CONSIGNE: Citez mot pour mot, dans le texte sur les montées en trail, tout le passage qui va de « 250 ou 300 mètres » jusqu'à « atteindre le sommet. ».

EXTRAIT ÉTUDIÉ:
========================================
Trail : quelles stratégies mentales pour les montées ?
250 ou 300 mètres de D+ sur un kilomètre peuvent mettre à mal le coureur le plus aguerri. Surtout lorsque ces pentes abruptes se profilent en fin de parcours, avec des dizaines de kilomètres dans les jambes. En trail, pour bien passer les montées, se concentrer sur le fait d’être positif, calme et déterminé peut alors vous aider à atteindre le sommet.
Grand Trail des Templiers : la punition du Pouncho D’Agast
À ma montre, je suis au kilomètre 76 du Grand Trail des Templiers 2022, sur un sentier en balcon. Au loin, j’aperçois le viaduc de Millau, et juste devant, la ville qui m’attend. Si mon kilométrage est bon, il ne me reste que 4 ou 5 kilomètres pour rallier l’arrivée, enfin. La journée a été longue, avec d’énormes ampoules formées dès le 20ème kilomètre. Une erreur de débutant : des chaussettes neuves ! Jim Walmsley a fini depuis longtemps, après un joli mano a mano avec Sébastien Spehler. Soudain, au milieu du chemin, un bénévole apparaît. Et malheureusement, ce n’est pas pour plonger dans la vallée qu’il m’incite à quitter le sentier principal, mais pour enquiller une montée affolante. « Plus que 300m à grimper et ça descend », m’encourage-t-il, sympa…
Sauf que ce ne sont pas 300 mètres de sentier, mais 300m de D+. La fin de la montée du Pounch d’Agast, un morceau de bravoure de 481m de D+ sur lequel les amateurs de PR Strava adorent s’affronter. Le coup de massue absolu. J’y mets les mains, je m’arrache, les crampes déboulent de partout, mes cuisses sont en feu. Je m’assieds, je fulmine, je repars, je me traîne sur près de 2 kilomètres pour atteindre le sommet de cette corniche maudite, criant vers le ciel des « Pourquoi tant de haine ? » à l’attention des organisateurs sadiques ayant eu l’idée diabolique d’intégrer une telle punition dans le tracé, à moins de 5 kilomètres de l’arrivée. Le chrono tourne, on me dépasse de partout, je suis au bord du naufrage. Plus jamais ça !

L’acceptation est la première étape
Il n’y a rien de pire que les montées abruptes dans le trail. Ces sentiers de chèvres où non seulement courir est exclu, mais où même monter sans les mains est difficile. Si certains coureurs sont capables de ressentir des frissons semi-masochistes et de se réjouir de cumuler autant d’acide lactique dans une montée raide, la plupart des coureurs sont pris d’une irrépressible envie de vomir à la simple vue d’une ascension en forme de muraille. Mais dans les 2 cas, une chose fait l’unanimité : rien ne vaut la satisfaction intense de parvenir au sommet.
========================================
[Données de reconstruction de scènes multivues]
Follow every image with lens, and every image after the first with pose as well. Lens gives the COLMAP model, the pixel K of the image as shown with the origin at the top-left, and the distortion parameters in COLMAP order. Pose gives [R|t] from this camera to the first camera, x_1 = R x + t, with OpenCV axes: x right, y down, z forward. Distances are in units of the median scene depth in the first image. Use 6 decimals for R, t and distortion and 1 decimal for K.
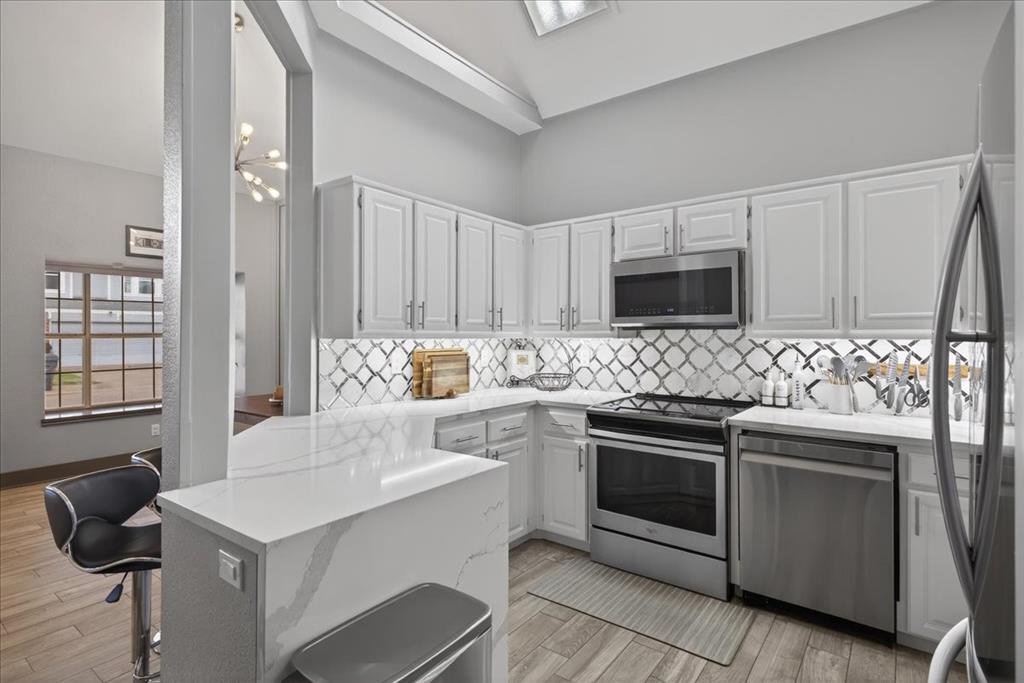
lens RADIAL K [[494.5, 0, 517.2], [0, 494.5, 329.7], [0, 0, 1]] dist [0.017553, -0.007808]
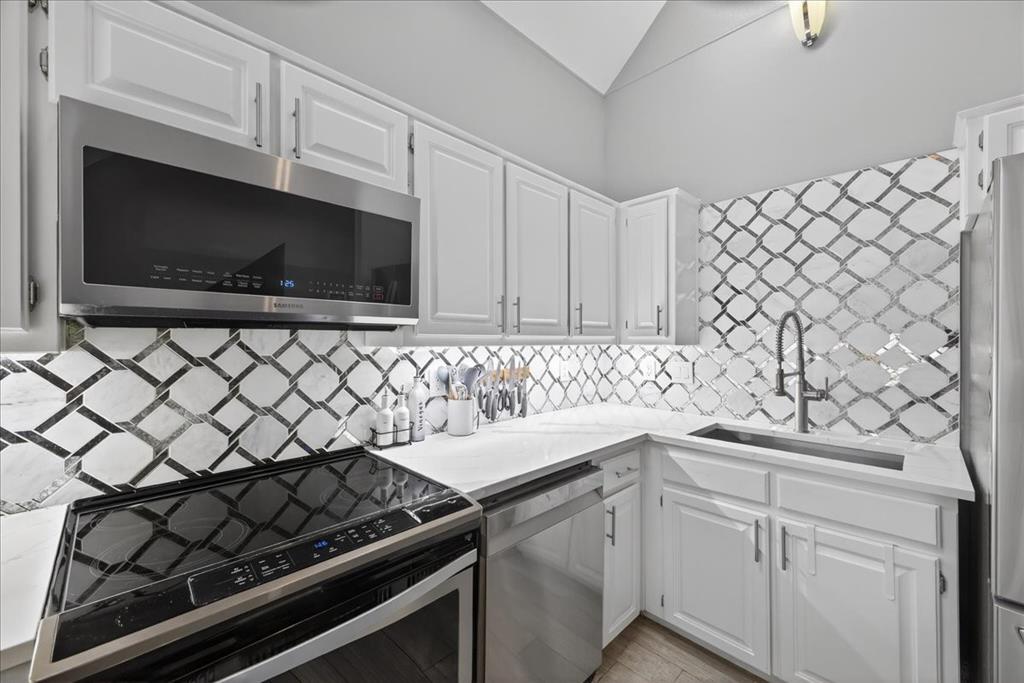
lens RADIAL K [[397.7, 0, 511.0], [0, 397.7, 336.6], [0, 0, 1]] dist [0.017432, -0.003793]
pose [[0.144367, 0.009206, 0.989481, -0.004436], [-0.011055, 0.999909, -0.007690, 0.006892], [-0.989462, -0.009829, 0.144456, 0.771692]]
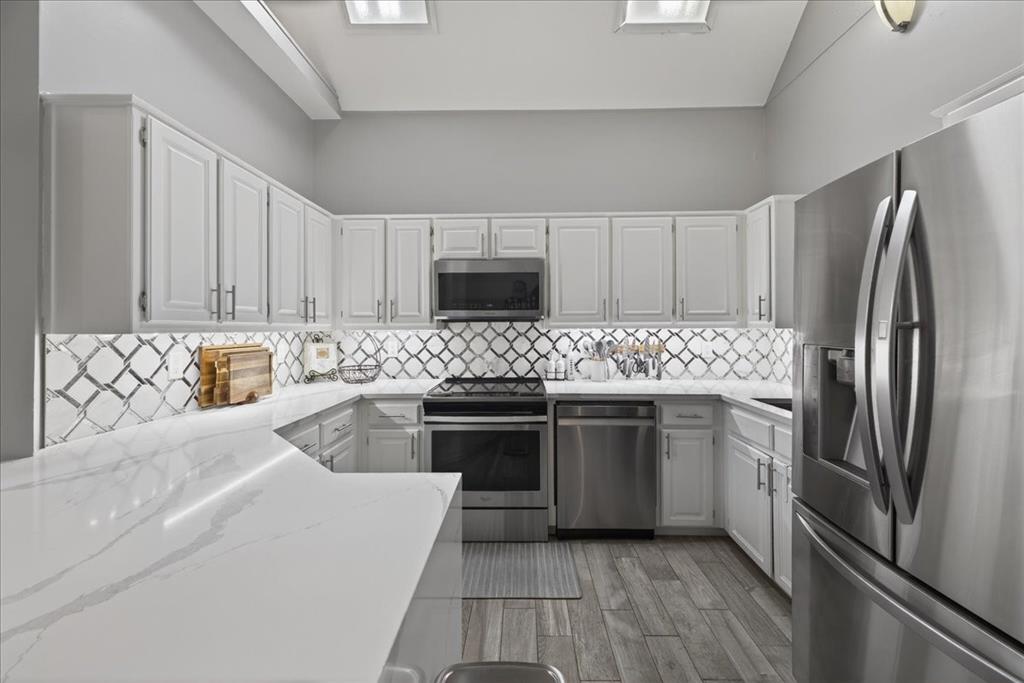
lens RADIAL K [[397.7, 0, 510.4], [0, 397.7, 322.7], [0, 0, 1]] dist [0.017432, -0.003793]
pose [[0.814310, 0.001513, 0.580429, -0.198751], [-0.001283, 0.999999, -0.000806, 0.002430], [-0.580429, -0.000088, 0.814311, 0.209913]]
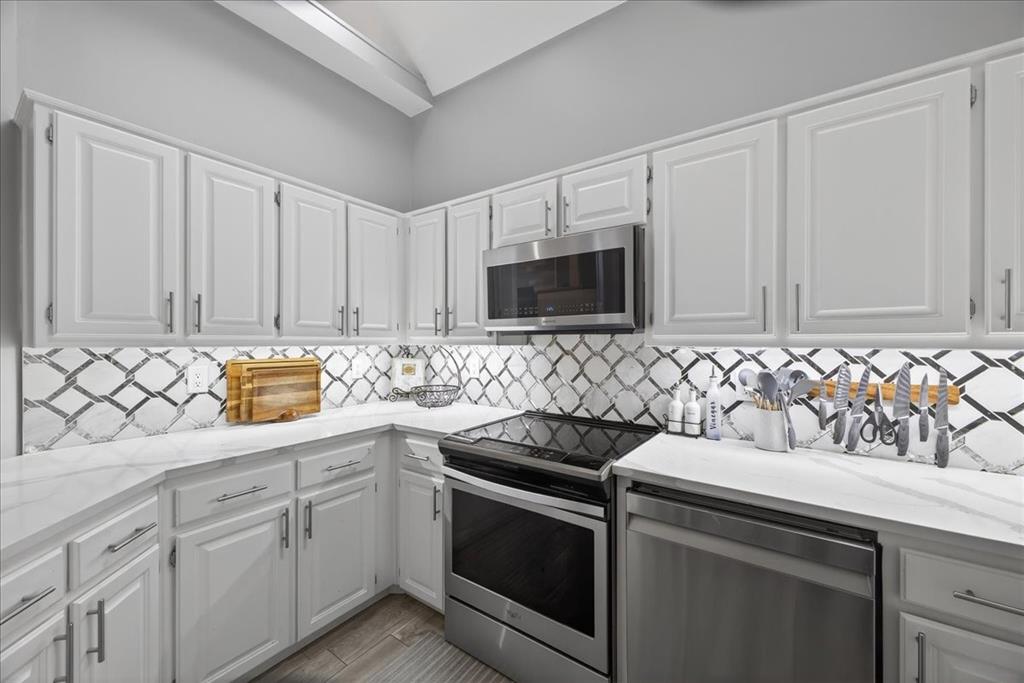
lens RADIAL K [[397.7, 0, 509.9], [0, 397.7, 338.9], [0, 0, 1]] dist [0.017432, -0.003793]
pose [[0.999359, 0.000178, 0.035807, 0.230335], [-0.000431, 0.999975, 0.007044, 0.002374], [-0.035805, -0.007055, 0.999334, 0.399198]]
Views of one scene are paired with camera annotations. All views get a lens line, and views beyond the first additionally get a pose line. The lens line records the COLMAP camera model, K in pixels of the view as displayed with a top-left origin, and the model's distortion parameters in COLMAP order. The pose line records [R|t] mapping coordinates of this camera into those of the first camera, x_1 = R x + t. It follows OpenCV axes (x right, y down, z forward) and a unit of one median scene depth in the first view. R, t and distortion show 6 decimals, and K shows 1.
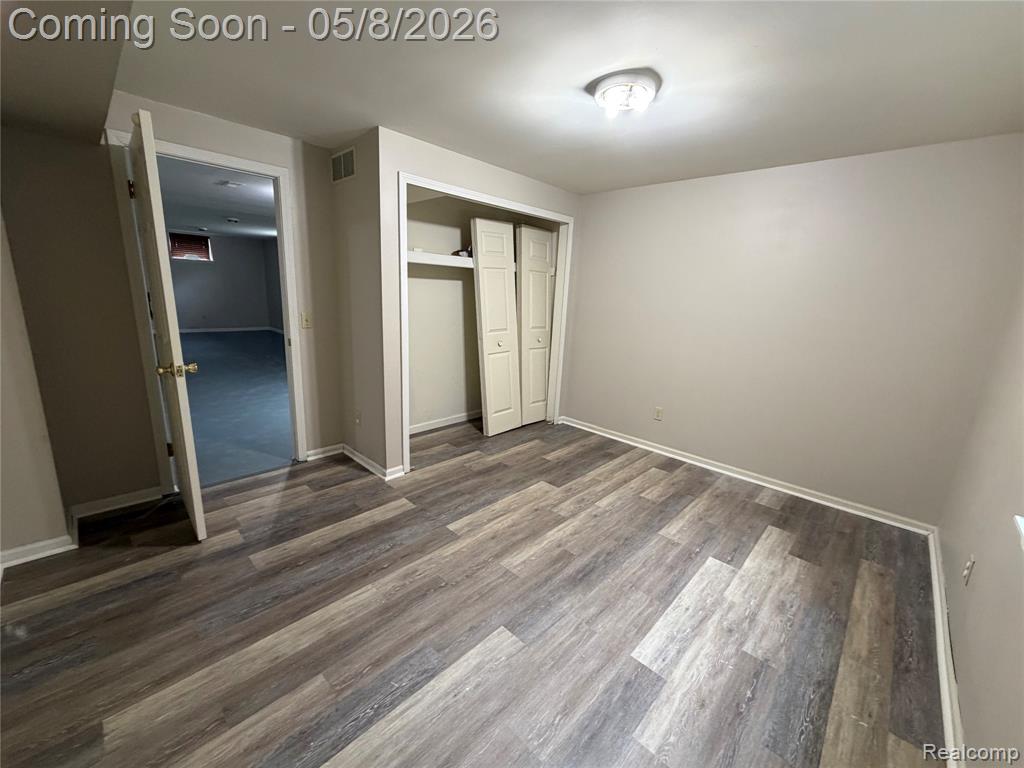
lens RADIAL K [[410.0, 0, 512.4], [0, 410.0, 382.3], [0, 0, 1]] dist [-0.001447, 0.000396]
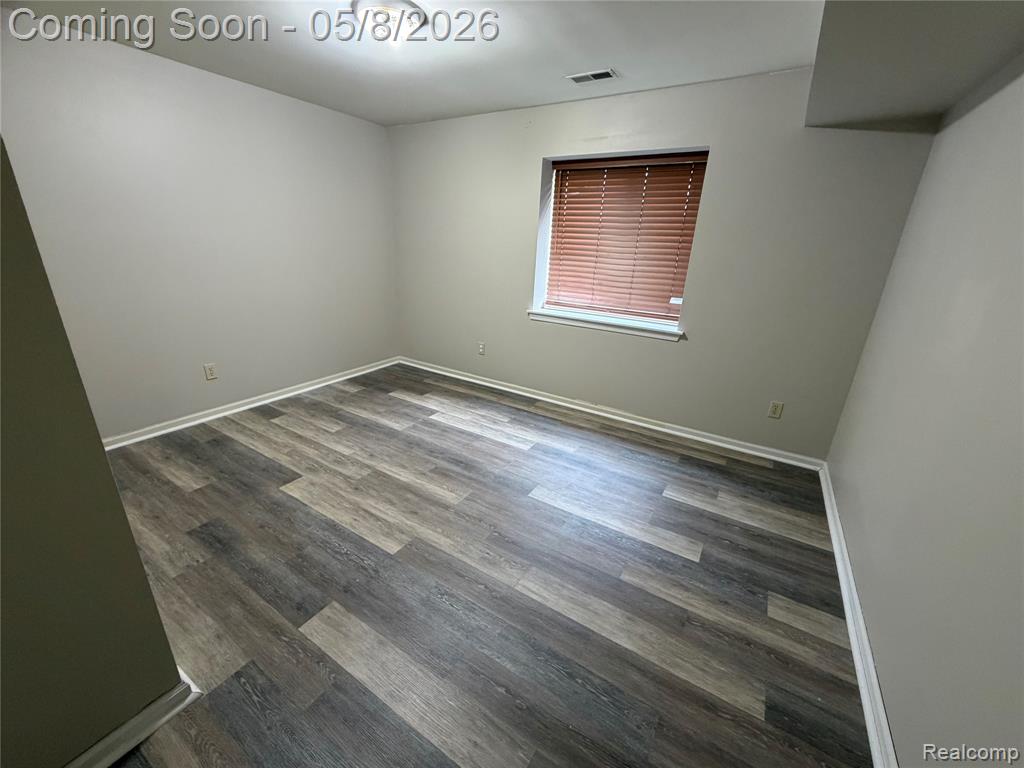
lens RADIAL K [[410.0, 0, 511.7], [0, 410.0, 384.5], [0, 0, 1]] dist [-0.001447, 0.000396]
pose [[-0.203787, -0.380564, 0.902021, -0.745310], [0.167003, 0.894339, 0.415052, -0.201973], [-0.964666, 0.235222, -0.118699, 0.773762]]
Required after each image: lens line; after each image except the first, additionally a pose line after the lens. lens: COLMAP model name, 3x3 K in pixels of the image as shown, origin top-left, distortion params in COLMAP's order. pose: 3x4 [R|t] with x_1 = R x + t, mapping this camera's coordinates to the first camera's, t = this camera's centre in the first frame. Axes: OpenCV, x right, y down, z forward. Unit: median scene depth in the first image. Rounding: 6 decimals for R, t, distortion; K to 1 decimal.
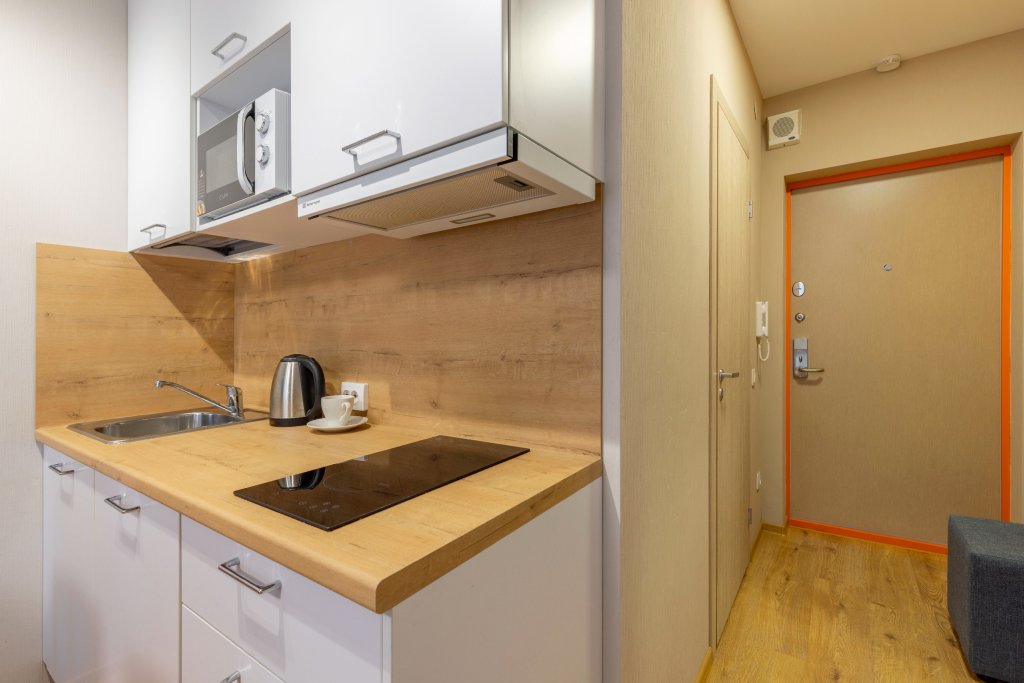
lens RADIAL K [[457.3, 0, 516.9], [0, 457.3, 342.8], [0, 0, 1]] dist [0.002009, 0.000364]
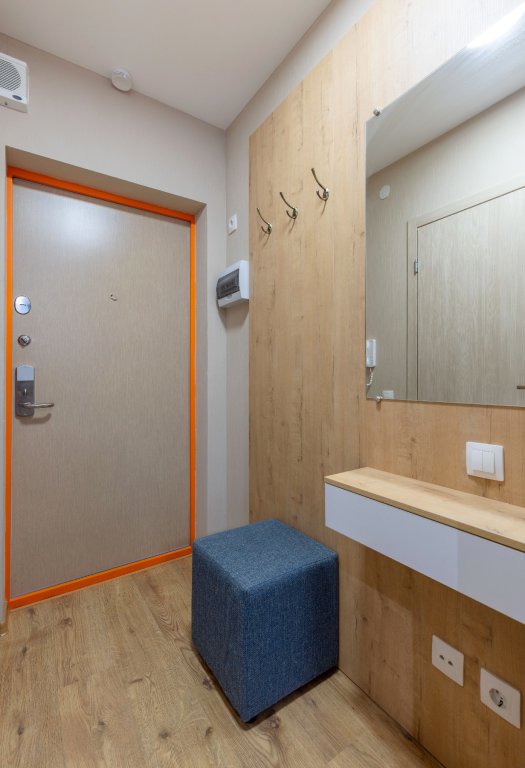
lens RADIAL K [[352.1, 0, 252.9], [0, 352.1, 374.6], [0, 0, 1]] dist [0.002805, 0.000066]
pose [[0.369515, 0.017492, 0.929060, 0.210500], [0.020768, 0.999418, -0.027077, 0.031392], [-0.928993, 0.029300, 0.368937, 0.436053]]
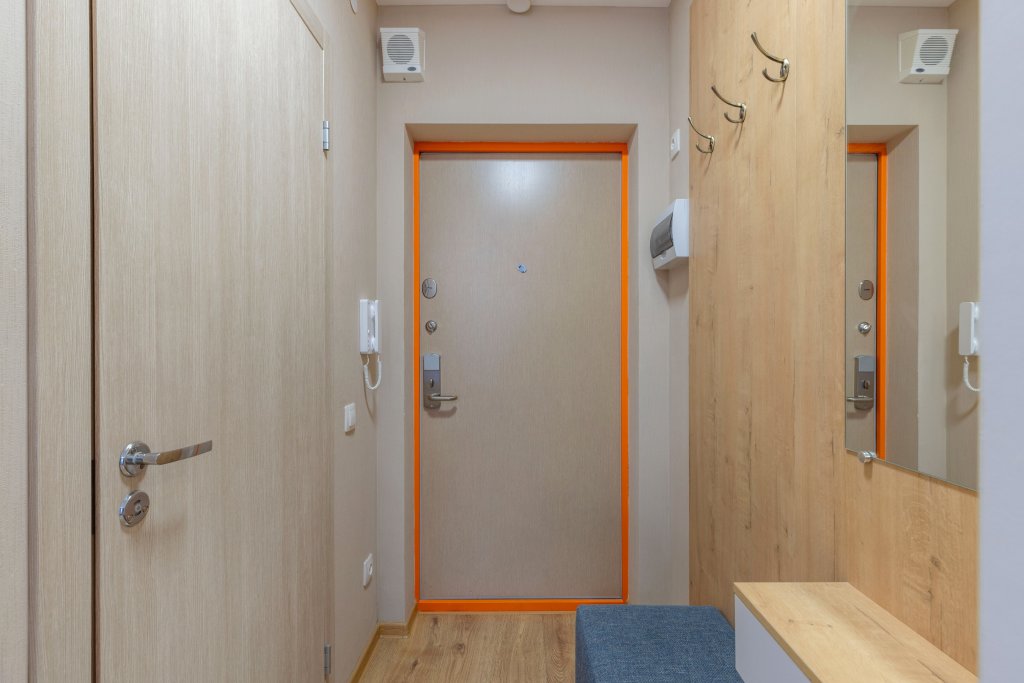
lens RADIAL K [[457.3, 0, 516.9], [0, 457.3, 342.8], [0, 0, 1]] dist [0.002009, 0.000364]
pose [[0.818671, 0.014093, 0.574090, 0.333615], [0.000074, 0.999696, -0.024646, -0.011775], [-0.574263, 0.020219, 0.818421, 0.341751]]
========================================
ZONE DE RÉPONSE:
250 ou 300 mètres de D+ sur un kilomètre peuvent mettre à mal le coureur le plus aguerri. Surtout lorsque ces pentes abruptes se profilent en fin de parcours, avec des dizaines de kilomètres dans les jambes. En trail, pour bien passer les montées, se concentrer sur le fait d’être positif, calme et déterminé peut alors vous aider à atteindre le sommet.